WASHINGTON BUREAU — Senior Judge Gladys Kessler, a judge who sits on the U.S. District Court for the District of Columbia, has upheld the constitutionality of an Affordable Care Act mandate that could require many individuals to buy health coverage.
Kessler says in an opinion explaining the ruling that Congress was acting within the bounds of the Commerce Clause of the U.S. Constitution when it enacted Section 1501 of the Patient Protection and Affordable Care Act (PPACA), a major component of the Affordable Care Act package.
If implemented as written, the PPACA Section 1501 will require individuals with incomes over a certain level who have no religious objection to owning health coverage to have a minimum level of health coverage. The provision, which is set to take effect in 2014, will require individuals who fail to have a minimum level of coverage to pay a penalty.
Kessler was ruling on Margaret Lee Mead, et al, vs. Holder, C.V. 10-950.
She granted a motion to dismiss sought by the U.S. Justice Department.
MEAD VS. HOLDER
The suit was brought by Mead, 62, a self-employed resident of North Carolina who has not purchased health insurance for about 18 years.
Another plaintiff, Charles Edward Lee, Lee, 62, is a resident of Texas who has not had health insurance for 22 years.
Some of the other plaintiffs say they intend to seek medical services in the future, but intend to pay cash. Mead, Lee and a third plaintiff say they will refuse all medical services “for the remainder of their lives” for religious reasons.
THE KESSLER RULING
U.S. District judges in Florida and Virginia earlier have ruled that the PPACA individual health coverage ownership mandate is unconstitutional, because it would regulate inactivity, not simply affect actions individuals were already taking.

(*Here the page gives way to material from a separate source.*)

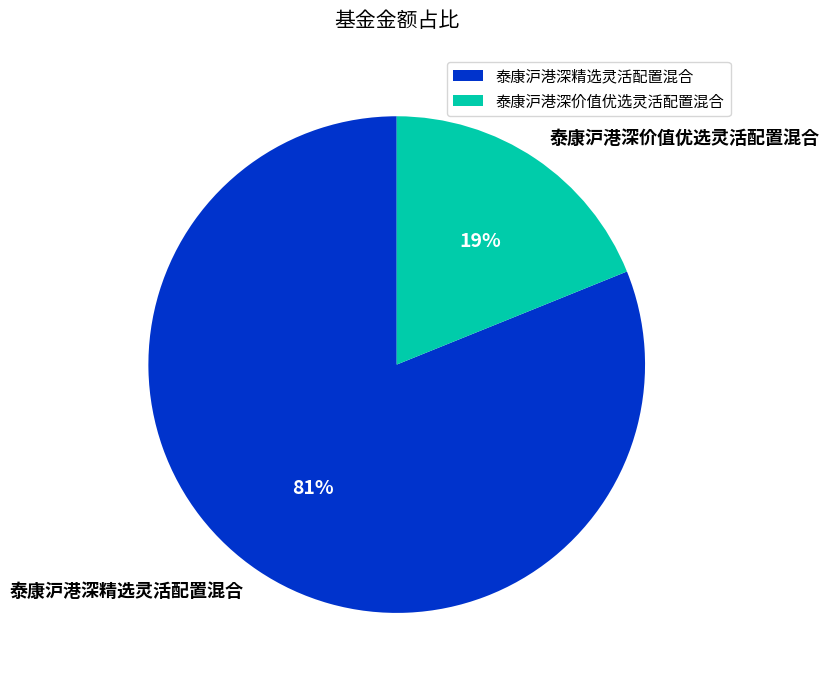

Approximately how many times larger is the value at 泰康沪港深精选灵活配置混合 compared to 泰康沪港深价值优选灵活配置混合?

4.3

More than a dozen other federal judges have dismissed similar PPACA Section 1501 suits based in procedural grounds.
In the District of Columbia opinion, Kessler takes issue with the “inactivity” argument.

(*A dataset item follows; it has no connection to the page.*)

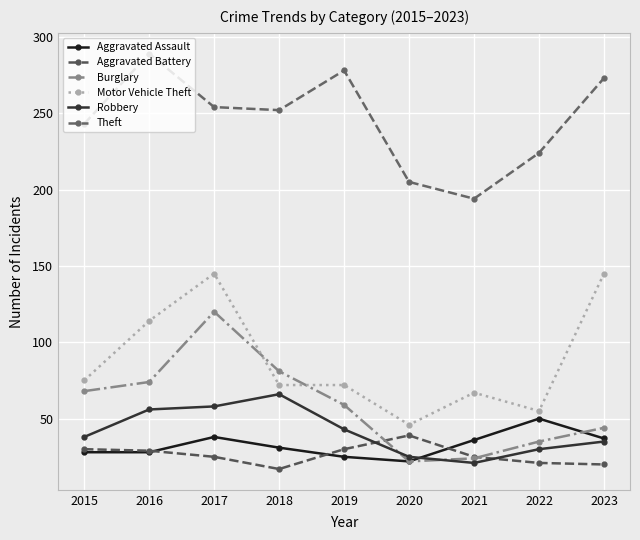

True or false: Robbery has a value of 66 at 2018.

True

“It is pure semantics to argue that an individual who makes a choice to
forgo health insurance is not ‘acting,’ especially given the serious economic and health-related consequences to every individual of that choice,” Kessler writes in her opinion. “Making a choice is an affirmative action, whether one decides to do something or not do something. They are two sides of the same coin. To pretend otherwise is to ignore reality.”
The Commerce Clause – a section of the Constitution that gives Congress the authority to regulate economic activity – has been expanded over the years “to include regulation of those purely intrastate activities which have a substantial effect, whether direct or indirect, on interstate commerce,” Kessler says.
“The Court finds that Congress had a rational basis for its conclusion that the aggregate of individual decisions not to purchase health insurance substantially affects the national health insurance market,” Kessler says.
The Supreme Court held in an earlier case that “regulation of intrastate economic activity may be upheld if it is found to constitute ‘an essential part of a larger regulation of economic activity, in which the regulatory scheme could be undercut unless the intrastate activity were regulated,’” Kessler says.
In a footnote, Kessler discusses the implications of letting individuals continue to do without health coverage.
“To put it less analytically, and less charitably, those who choose–and plaintiffs have made such a deliberate choice–not to purchase health insurance will benefit greatly when they become ill, as they surely will, from the free health care which must be provided by emergency rooms and hospitals to the sick and dying who show up on their doorstep,” Kessler says. “In short, those who choose not to purchase health insurance will ultimately get a ‘free ride’ on the backs of those Americans who have made responsible choices to provide for the illness we all must face at some point in our lives.”